An Interval dataset describes events with start and stop times, such as a trace or span used in distributed tracing or Application Performance Monitoring use cases. In an Event dataset each row is a point in time, but in an Interval dataset each row is a longer time period. Interval datasets have two timestamps, for the start and end points. When an Interval dataset is queried or accelerated, only rows with overlap to the query window will be included.

Resource Datasets¶

Objects with permanence over time, and whose state changes over time, are stored in resource datasets. Any field value for a resource has a valid time interval — a start time, and an end time. For a resource, you can ask questions like “what was the name at time T?” Additionally, a primary key identifies a resource.

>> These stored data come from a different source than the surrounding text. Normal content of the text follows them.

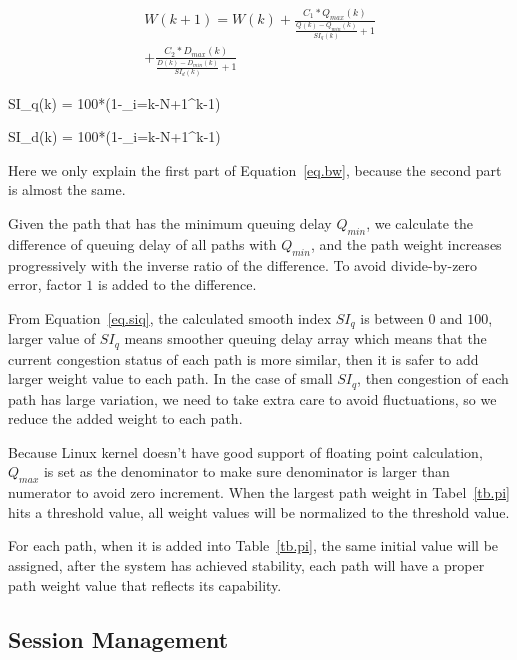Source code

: \begin{eqnarray}
\label{eq.bw}
W(k+1) = W(k) + \frac{C_1*Q_{max}(k)}{\frac{Q(k)-Q_{min}(k)}{SI_q(k)}+1} \nonumber \\
\left.		  + \frac{C_2*D_{max}(k)}{\frac{D(k)-D_{min}(k)}{SI_d(k)}+1}\right. 
\end{eqnarray}

\be
\label{eq.siq}
SI_q(k) = 100*(1-\sum_{i=k-N+1}^{k-1})
\ee

\be
\label{eq.sid}
SI_d(k) = 100*(1-\sum_{i=k-N+1}^{k-1})
\ee

Here we only explain the first part of Equation~\ref{eq.bw}, because the second part is almost the same.

Given the path that has the minimum queuing delay $Q_{min}$, we calculate the difference of queuing delay of all paths with $Q_{min}$, and the path weight increases progressively with the inverse ratio of the difference. To avoid divide-by-zero error, factor $1$ is added to the difference.

From Equation~\ref{eq.siq}, the calculated smooth index $SI_q$ is between $0$ and $100$, larger value of $SI_q$ means smoother queuing delay array which means that the current congestion status of each path is more similar, then it is safer to add larger weight value to each path. In the case of small $SI_q$, then congestion of each path has large variation, we need to take extra care to avoid fluctuations, so we reduce the added weight to each path.

Because Linux kernel doesn\textquoteright t have good support of floating point calculation, $Q_{max}$ is set as the denominator to make sure denominator is larger than numerator to avoid zero increment. When the largest path weight in Tabel~\ref{tb.pi} hits a threshold value, all weight values will be normalized to the threshold value.

For each path, when it is added into Table~\ref{tb.pi}, the same initial value will be assigned, after the system has achieved stability, each path will have a proper path weight value that reflects its capability. 

%


\subsection{Session Management}
\label{sec:session}

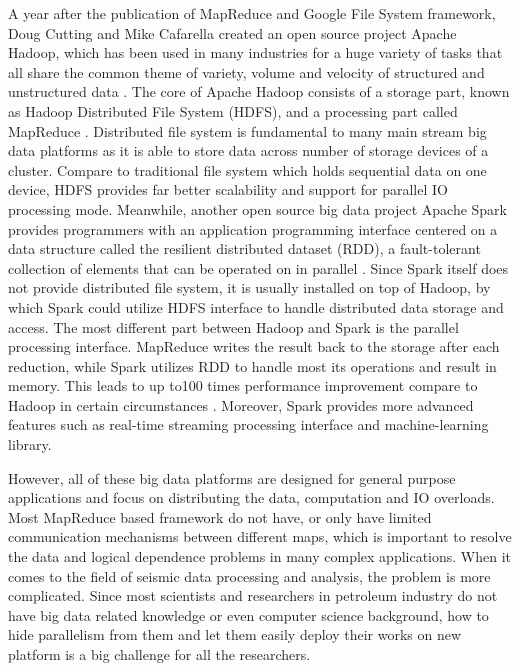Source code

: A year after the publication of MapReduce and Google File System framework, Doug Cutting and Mike Cafarella created an open source project Apache Hadoop, which has been used in many industries for a huge variety of tasks that all share the common theme of variety, volume and velocity of structured and unstructured data \cite{bigdatahistory}. The core of Apache Hadoop consists of a storage part, known as Hadoop Distributed File System (HDFS), and a processing part called MapReduce \cite{ApacheHadoop}.  Distributed file system is fundamental to many main stream big data platforms as it is able to store data across number of storage devices of a cluster. Compare to traditional file system which holds sequential data on one device, HDFS provides far better scalability and support for parallel IO processing mode. Meanwhile, another open source big data project Apache Spark provides programmers with an application programming interface centered on a data structure called the resilient distributed dataset (RDD), a fault-tolerant collection of elements that can be operated on in parallel \cite{ApacheSpark}. Since Spark itself does not provide distributed file system, it is usually installed on top of Hadoop, by which Spark could utilize HDFS interface to handle distributed data storage and access. The most different part between Hadoop and Spark is the parallel processing interface. MapReduce writes the result back to the storage after each reduction, while Spark utilizes RDD to handle most its operations and result in memory. This leads to up to100 times performance improvement compare to Hadoop in certain circumstances \cite{ApacheSpark}. Moreover, Spark provides more advanced features such as real-time streaming processing interface and machine-learning library.

However, all of these big data platforms are designed for general purpose applications and focus on distributing the data, computation and IO overloads. Most MapReduce based framework do not have, or only have limited communication mechanisms between different maps, which is important to resolve the data and logical dependence problems in many complex applications. When it comes to the field of  seismic data processing and analysis, the problem is more complicated. Since most scientists and researchers in petroleum industry do not have big data related knowledge or even computer science background, how to hide parallelism from them and let them easily deploy their works on new platform is a big challenge for all the researchers.


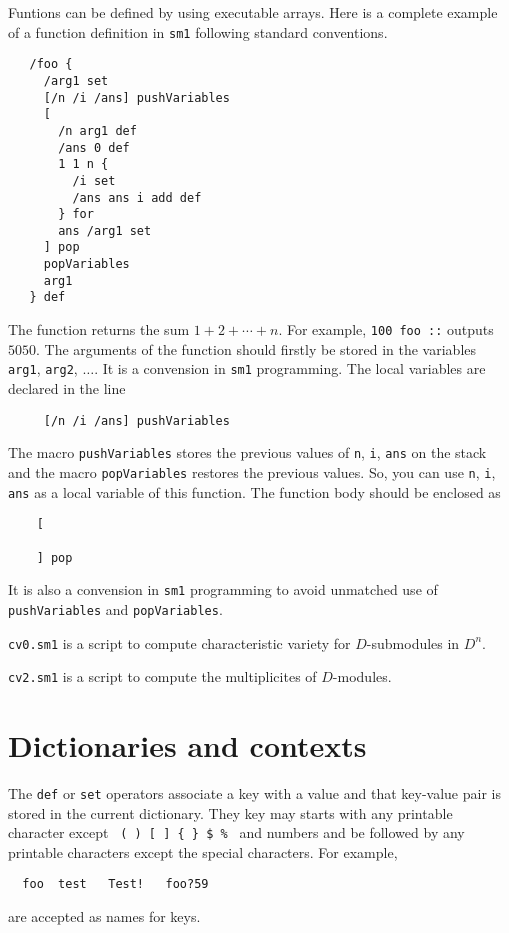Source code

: Funtions can be defined by using executable arrays.
Here is a complete example of a function definition in {\tt sm1}
following standard conventions.
\begin{verbatim}
   /foo {
     /arg1 set
     [/n /i /ans] pushVariables
     [
       /n arg1 def
       /ans 0 def
       1 1 n {
         /i set
         /ans ans i add def
       } for
       ans /arg1 set
     ] pop
     popVariables
     arg1
   } def
\end{verbatim}
The function returns the sum $1+2+\cdots+ n$.
For example, 
{\tt 100 foo ::} outputs $5050$.
The arguments of the function should firstly be stored in the variables
{\tt arg1}, {\tt arg2}, $\ldots$.
It is a convension in {\tt sm1} programming.
The local variables are declared in the line
\begin{verbatim}
     [/n /i /ans] pushVariables
\end{verbatim}
The macro {\tt pushVariables} stores the previous values of
{\tt n}, {\tt i}, {\tt ans} on the stack and
the macro {\tt popVariables} restores the previous values.
So, you can use {\tt n}, {\tt i}, {\tt ans}
as a local variable of this function.
The function body should be enclosed as
\begin{verbatim}
    [

    ] pop
\end{verbatim}
It is also a convension in {\tt sm1} programming
to avoid unmatched use of
{\tt pushVariables} and {\tt popVariables}.


\begin{example} \rm
{\tt cv0.sm1} is a script to compute characteristic variety
for $D$-submodules in $D^n$.

{\tt cv2.sm1} is a script to compute the multiplicites of
$D$-modules.
\end{example}


\section{Dictionaries and contexts}

The {\tt def} or {\tt set} operators associate a key with a value
and that key-value pair is stored in the current dictionary.
They key may starts with any printable character except
\verb+ ( ) [ ] { } $ % +
and numbers and be followed by any printable characters
except the special characters.
For example,
\begin{verbatim}
  foo  test   Test!   foo?59
\end{verbatim}
are accepted as names for keys.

Observe identifies Resource datasets with blue icons.

Foreign Keys

Resource Times

Resource Primary Keys

Reference Tables¶

Observe can accept various types of data, not limited to logs, metrics, or traces. You can send your customer list, product list, or a list of IP addresses to enrich your telemetry data. Many of our customers do this today to produce Resource datasets, which is great for short-lived associations like EC2 hosts or engineer-to-account mappings. However, since most of this business context doesn’t include specific timestamps, it needs to be refreshed periodically to prevent it from expiring in resource datasets. This is less optimal for long-lived associations like Product or Employee IDs. Reference tables offer an easy way to integrate long-lived business context with machine data. See the Reference Tables page to learn how to create and manage reference tables.